# [EXERCISE OBJECTIVE]
Among the lines of the records, count those containing the word "plant", then give the number alone.

[DATA RECORDS — start]

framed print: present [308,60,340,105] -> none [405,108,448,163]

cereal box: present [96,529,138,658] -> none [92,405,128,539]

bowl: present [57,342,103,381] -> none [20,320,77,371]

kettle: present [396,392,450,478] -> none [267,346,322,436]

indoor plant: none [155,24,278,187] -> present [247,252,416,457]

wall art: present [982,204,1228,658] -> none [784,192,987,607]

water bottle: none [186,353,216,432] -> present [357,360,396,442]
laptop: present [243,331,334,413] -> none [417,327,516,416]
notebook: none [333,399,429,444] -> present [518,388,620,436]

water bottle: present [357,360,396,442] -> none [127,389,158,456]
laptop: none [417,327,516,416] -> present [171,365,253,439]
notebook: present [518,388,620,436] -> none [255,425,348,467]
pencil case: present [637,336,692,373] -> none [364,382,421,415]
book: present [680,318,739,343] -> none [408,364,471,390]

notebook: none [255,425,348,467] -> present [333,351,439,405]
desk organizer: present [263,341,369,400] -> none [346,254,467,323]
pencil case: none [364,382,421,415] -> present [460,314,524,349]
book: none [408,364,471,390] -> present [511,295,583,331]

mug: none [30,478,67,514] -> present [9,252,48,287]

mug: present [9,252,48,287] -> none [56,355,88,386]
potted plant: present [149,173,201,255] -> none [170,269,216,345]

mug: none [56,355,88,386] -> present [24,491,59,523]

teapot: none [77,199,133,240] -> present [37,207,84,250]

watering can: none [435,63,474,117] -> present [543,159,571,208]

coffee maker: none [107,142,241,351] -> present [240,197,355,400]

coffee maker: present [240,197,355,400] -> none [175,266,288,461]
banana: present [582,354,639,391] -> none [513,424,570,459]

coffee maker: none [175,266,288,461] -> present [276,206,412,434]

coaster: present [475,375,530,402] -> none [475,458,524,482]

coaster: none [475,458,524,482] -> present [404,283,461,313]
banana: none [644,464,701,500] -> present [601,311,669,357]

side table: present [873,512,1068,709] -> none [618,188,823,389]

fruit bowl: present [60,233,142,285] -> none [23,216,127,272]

[DATA RECORDS — finish]

# [RESULT]
2